課題 »
ページ抜粋のうち「私には今日もいろいろあってそ」から「の黒髪の林を潜り抜けていく。」までを、両端の語句も含めて一字一句違えずに書き写しなさい。

ページ抜粋 »
+--
不適切な表現に該当する恐れがある内容を一部非表示にしています

あまでうす日記

あなたのために毎日お届けする映画、本、音楽、短歌、俳句、狂歌、美術、ふぁっちょん、詩とエッセイの花束です。

西暦2011年卯月 茫洋狂歌三昧

2011-04-30 11:53:37 | Weblog


♪ある晴れた日に 第90回



一匹の大蛇の上の花見かな

この桜見せてあげたし二万人

非国民と言われし人の花見かな

わが庵に咲くやこの花オオシマザクラ

上野にて桜咲く日に母逝きたり

憂いつつタンポポの道を歩みたり

気前よくCD買うのも国のため

四月馬鹿慎太郎も馬鹿都民も馬鹿

人間はカッコつけたら終わりです

        *

四月は残酷な季節

朝はコーヒーとトースト、昼は「笑っていいとも」を見ながら生協の関西風キツネうどん、夜は肉じゃがとご飯とみそ汁とデザートにイチゴを食べて、寅さんの映画を一本見てからお風呂に入り、「いろいろあったけど、今日もなんとか一日終わったね」などと言いながら、親子三人枕を並べて朝の七時までぐっすり寝ていたかったという声も確かに聞こえた。

私には今日もいろいろあってそれなりに楽しかったが、そのいろいろが突然無くなる日が誰にも訪れると改めて知った。

しかし波一つない海岸には大きく傾いた一本の松の木だけがしきりにそよいでいるだけ。神の不在は、いつまでも続くのであるか。やはりこの世には神も仏もないのであろう。

四月は残酷な季節。太陽が宙天に達した頃、カワナゴの大群が少女たちの黒髪の林を潜り抜けていく。
+--
記録一覧 »

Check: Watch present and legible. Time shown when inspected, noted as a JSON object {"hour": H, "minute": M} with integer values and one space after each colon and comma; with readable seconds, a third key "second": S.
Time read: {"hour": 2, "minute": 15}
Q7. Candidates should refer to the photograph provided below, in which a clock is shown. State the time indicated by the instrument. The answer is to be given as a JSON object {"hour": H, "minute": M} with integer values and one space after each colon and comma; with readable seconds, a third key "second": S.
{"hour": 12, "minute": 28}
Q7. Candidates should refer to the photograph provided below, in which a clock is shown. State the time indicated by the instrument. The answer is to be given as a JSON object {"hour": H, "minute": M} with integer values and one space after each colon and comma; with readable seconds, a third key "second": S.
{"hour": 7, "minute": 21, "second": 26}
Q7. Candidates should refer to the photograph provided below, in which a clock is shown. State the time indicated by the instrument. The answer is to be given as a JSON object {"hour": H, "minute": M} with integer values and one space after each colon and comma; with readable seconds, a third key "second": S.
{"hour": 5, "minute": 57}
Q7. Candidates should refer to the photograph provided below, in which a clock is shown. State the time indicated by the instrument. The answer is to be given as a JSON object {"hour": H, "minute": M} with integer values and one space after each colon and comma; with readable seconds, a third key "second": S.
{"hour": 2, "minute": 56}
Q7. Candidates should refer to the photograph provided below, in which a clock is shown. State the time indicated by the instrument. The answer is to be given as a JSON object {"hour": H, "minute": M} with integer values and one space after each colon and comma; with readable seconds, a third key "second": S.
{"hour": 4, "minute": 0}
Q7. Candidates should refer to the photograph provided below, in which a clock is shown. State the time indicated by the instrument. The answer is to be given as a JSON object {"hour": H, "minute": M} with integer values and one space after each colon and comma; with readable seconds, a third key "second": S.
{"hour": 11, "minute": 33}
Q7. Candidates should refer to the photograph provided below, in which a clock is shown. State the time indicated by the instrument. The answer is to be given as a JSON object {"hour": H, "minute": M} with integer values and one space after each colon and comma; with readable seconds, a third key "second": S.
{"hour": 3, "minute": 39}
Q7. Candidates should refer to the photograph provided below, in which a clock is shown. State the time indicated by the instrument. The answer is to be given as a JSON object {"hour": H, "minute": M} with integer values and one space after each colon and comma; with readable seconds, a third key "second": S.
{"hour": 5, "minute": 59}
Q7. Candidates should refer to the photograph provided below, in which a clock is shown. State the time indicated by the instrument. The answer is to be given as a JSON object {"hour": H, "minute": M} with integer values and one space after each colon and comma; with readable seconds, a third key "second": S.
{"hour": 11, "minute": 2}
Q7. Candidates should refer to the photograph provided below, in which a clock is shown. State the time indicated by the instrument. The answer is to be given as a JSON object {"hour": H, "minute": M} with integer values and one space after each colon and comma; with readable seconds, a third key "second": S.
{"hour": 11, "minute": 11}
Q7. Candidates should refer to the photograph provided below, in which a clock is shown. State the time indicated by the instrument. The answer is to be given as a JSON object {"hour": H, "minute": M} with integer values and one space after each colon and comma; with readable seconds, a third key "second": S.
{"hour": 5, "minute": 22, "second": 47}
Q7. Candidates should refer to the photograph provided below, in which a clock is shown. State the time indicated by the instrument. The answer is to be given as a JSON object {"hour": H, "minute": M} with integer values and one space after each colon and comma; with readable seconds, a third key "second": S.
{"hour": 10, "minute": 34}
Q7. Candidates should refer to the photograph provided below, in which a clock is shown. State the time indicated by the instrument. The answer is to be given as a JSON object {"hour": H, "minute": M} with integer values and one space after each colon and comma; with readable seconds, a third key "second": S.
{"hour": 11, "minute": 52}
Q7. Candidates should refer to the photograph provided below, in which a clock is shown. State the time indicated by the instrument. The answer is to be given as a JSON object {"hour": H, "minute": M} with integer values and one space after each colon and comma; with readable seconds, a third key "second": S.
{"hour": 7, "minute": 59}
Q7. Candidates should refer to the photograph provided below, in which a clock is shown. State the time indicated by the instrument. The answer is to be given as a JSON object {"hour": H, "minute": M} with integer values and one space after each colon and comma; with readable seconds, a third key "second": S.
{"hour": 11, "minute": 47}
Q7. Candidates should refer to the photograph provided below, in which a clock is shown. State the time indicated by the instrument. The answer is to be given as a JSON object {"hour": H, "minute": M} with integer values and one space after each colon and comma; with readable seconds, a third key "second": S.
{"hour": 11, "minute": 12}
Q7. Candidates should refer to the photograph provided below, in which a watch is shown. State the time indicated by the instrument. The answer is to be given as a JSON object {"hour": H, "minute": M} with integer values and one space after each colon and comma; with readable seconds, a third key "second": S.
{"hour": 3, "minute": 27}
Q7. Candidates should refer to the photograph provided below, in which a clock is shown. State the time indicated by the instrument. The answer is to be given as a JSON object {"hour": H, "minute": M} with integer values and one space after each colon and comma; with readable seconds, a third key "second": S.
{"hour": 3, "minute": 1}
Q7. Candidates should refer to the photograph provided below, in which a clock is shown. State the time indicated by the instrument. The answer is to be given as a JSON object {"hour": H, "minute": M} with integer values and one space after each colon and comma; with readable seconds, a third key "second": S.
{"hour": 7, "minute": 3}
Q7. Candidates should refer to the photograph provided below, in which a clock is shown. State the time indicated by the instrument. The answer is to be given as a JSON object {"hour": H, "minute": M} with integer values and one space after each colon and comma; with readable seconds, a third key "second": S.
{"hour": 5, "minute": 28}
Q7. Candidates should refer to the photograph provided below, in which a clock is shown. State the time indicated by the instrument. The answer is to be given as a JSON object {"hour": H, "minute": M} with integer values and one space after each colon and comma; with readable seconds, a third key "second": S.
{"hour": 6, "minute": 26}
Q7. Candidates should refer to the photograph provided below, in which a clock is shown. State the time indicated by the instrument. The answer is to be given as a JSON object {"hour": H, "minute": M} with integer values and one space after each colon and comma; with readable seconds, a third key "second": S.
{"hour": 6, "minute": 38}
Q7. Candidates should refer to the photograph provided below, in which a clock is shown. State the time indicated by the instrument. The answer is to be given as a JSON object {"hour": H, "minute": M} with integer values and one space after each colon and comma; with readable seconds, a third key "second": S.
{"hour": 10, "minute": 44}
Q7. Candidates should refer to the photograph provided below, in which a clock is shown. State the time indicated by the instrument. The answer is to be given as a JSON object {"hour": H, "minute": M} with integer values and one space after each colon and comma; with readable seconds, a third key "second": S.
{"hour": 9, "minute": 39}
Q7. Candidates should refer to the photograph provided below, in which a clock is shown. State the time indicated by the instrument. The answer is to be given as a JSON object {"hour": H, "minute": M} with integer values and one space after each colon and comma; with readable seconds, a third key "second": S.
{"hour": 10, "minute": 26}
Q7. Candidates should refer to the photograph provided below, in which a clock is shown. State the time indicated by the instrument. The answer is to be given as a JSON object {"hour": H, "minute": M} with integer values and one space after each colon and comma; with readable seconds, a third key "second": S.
+--
解答 »
私には今日もいろいろあってそれなりに楽しかったが、そのいろいろが突然無くなる日が誰にも訪れると改めて知った。

しかし波一つない海岸には大きく傾いた一本の松の木だけがしきりにそよいでいるだけ。神の不在は、いつまでも続くのであるか。やはりこの世には神も仏もないのであろう。

四月は残酷な季節。太陽が宙天に達した頃、カワナゴの大群が少女たちの黒髪の林を潜り抜けていく。